◆ EXERCISE OBJECTIVE ◆
Reproduce, character for character, the entries from their opening line through the line with "potted plant: none [319,204,440,330]".

◆ RECORDS SUPPLIED ◆
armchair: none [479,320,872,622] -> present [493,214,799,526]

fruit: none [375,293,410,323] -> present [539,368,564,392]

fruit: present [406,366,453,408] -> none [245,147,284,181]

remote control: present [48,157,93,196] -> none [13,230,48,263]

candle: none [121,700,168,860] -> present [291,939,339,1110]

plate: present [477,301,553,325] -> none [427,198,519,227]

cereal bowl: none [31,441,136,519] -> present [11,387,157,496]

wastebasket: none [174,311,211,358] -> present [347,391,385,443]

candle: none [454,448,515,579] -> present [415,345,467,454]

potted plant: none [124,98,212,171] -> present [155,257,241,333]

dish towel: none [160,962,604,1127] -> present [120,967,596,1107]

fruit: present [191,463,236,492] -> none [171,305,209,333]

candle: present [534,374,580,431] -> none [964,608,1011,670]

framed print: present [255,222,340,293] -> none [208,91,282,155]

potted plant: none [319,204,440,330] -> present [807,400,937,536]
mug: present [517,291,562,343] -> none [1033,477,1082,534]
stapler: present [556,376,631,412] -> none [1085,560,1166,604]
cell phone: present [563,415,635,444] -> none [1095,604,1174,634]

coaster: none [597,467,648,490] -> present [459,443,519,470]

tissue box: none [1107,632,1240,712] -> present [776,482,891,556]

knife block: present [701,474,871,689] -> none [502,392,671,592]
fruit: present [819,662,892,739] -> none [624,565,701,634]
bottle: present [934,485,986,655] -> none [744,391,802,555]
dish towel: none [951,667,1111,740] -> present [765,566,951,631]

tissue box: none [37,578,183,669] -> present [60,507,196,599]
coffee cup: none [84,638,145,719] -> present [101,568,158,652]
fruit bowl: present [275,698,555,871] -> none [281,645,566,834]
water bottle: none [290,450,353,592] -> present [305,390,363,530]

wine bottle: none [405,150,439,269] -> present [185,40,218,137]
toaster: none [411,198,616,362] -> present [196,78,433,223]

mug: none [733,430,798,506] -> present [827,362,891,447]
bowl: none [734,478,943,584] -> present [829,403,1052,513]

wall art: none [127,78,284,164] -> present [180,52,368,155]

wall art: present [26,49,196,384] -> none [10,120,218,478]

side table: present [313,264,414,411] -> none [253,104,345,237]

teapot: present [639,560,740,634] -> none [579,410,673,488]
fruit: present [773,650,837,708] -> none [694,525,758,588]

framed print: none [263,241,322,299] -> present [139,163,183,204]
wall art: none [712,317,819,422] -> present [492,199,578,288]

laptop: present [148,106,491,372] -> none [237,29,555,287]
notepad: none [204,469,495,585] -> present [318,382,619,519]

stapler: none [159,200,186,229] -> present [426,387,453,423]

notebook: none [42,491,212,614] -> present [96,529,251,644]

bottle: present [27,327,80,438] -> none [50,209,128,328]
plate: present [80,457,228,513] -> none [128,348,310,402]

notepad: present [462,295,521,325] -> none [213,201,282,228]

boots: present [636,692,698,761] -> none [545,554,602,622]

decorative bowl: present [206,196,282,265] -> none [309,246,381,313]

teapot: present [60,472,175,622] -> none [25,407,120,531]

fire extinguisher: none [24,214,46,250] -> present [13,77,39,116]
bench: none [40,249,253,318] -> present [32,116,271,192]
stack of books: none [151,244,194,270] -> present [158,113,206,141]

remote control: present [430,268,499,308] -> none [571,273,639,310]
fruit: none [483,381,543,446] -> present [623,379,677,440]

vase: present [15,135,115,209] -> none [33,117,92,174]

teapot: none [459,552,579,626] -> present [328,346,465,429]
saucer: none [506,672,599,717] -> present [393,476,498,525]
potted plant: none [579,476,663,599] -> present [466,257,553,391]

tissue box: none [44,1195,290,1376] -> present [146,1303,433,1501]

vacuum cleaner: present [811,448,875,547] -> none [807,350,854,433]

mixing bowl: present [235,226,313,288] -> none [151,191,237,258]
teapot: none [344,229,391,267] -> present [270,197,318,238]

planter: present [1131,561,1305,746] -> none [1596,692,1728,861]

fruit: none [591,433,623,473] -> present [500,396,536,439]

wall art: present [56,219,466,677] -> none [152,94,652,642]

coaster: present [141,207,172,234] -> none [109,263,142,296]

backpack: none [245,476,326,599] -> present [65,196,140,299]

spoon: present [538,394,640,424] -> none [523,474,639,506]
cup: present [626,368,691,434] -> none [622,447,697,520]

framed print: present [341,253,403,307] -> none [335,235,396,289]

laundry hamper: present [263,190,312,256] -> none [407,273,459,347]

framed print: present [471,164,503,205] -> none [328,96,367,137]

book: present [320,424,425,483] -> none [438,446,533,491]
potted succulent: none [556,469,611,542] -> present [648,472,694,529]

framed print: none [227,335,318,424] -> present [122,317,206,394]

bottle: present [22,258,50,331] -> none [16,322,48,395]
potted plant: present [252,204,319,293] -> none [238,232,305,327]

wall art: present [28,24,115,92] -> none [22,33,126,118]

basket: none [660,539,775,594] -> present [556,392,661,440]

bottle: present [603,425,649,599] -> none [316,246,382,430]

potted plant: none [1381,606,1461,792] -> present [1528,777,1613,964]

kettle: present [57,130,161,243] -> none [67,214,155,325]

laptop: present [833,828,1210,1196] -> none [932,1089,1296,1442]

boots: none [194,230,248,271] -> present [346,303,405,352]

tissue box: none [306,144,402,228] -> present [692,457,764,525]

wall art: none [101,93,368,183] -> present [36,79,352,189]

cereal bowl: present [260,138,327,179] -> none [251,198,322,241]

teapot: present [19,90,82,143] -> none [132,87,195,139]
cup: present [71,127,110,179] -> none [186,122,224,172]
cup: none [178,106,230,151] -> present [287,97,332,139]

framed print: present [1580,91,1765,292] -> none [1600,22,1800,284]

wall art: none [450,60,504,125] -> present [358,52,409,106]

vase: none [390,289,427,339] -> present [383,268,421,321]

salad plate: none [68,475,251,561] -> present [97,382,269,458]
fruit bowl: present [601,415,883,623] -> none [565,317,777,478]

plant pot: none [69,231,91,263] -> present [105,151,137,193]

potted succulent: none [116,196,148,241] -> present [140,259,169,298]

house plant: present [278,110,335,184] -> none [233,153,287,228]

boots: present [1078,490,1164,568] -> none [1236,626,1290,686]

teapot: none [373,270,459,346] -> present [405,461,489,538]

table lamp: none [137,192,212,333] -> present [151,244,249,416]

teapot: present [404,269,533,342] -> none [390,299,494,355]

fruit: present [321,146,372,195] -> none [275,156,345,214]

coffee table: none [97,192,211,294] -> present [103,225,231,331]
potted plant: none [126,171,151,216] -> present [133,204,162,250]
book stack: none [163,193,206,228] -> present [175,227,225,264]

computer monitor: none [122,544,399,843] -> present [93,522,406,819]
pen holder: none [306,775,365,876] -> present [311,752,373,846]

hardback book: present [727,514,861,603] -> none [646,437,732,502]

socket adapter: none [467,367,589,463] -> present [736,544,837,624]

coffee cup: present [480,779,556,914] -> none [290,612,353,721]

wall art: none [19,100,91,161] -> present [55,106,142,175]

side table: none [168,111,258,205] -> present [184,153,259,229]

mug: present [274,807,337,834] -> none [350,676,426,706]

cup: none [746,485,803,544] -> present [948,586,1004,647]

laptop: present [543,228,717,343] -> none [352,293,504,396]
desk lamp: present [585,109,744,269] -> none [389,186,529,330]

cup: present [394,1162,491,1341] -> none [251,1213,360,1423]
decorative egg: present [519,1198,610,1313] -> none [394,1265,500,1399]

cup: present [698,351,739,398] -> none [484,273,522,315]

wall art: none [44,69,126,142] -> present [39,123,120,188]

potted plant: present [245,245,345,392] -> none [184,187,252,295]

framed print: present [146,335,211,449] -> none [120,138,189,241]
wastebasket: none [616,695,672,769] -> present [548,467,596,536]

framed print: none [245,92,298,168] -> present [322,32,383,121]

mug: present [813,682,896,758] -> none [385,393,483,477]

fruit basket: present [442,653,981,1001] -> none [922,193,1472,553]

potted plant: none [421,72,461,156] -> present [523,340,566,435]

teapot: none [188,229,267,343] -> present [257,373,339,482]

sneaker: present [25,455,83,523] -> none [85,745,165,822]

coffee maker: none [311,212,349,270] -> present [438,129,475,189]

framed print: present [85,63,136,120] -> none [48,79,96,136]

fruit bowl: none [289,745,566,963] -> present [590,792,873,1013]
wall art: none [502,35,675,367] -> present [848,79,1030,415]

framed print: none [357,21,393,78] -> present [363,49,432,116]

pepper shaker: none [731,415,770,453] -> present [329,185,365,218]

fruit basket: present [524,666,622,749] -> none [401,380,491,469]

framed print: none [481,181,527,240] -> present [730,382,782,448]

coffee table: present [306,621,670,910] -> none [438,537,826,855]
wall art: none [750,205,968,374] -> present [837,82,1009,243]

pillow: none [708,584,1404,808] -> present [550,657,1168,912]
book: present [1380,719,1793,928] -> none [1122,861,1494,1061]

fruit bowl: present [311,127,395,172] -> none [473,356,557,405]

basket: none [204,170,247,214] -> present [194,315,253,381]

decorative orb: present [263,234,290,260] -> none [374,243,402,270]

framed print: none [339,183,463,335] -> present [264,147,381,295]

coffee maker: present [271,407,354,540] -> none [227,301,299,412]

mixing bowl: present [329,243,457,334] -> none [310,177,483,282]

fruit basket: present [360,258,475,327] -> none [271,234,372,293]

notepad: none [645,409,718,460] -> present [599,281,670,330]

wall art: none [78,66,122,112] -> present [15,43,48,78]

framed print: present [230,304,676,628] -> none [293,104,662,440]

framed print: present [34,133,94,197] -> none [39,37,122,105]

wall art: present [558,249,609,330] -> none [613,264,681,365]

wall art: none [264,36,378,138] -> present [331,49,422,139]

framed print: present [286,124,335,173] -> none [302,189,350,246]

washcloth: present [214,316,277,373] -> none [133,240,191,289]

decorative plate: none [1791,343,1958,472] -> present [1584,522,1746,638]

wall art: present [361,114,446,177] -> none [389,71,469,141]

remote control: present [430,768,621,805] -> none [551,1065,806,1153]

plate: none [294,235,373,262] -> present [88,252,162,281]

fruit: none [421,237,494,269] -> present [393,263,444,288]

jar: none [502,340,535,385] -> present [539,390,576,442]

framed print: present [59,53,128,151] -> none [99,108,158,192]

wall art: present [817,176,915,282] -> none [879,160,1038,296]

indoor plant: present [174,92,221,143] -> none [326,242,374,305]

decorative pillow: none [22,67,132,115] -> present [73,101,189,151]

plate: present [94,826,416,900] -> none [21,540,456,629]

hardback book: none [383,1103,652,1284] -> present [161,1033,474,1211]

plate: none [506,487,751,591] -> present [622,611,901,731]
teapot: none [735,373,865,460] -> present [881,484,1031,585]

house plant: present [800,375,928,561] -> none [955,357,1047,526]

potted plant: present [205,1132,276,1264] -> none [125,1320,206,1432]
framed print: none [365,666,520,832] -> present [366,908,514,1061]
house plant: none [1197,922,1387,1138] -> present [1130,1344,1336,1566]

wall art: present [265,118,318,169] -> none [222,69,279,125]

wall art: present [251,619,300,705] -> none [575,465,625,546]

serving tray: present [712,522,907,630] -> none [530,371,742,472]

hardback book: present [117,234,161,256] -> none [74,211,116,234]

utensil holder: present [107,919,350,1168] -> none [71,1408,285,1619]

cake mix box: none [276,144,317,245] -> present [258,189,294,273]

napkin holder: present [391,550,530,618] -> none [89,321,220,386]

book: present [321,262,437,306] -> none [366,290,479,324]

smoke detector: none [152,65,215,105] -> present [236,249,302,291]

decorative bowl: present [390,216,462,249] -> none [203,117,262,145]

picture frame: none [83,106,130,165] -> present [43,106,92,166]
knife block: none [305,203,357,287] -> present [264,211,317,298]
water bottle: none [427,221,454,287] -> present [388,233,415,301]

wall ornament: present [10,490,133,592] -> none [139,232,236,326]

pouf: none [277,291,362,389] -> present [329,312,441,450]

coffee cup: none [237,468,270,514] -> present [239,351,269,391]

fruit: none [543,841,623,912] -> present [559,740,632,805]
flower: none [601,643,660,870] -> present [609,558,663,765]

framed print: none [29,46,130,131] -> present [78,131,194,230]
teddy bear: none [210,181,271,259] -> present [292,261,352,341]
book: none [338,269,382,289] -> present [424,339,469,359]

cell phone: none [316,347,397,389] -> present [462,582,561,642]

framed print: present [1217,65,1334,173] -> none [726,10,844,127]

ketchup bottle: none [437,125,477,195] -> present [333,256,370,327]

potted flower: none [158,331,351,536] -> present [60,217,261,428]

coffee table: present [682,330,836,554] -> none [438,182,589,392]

◆ EXERCISE RESPONSE ◆
armchair: none [479,320,872,622] -> present [493,214,799,526]

fruit: none [375,293,410,323] -> present [539,368,564,392]

fruit: present [406,366,453,408] -> none [245,147,284,181]

remote control: present [48,157,93,196] -> none [13,230,48,263]

candle: none [121,700,168,860] -> present [291,939,339,1110]

plate: present [477,301,553,325] -> none [427,198,519,227]

cereal bowl: none [31,441,136,519] -> present [11,387,157,496]

wastebasket: none [174,311,211,358] -> present [347,391,385,443]

candle: none [454,448,515,579] -> present [415,345,467,454]

potted plant: none [124,98,212,171] -> present [155,257,241,333]

dish towel: none [160,962,604,1127] -> present [120,967,596,1107]

fruit: present [191,463,236,492] -> none [171,305,209,333]

candle: present [534,374,580,431] -> none [964,608,1011,670]

framed print: present [255,222,340,293] -> none [208,91,282,155]

potted plant: none [319,204,440,330] -> present [807,400,937,536]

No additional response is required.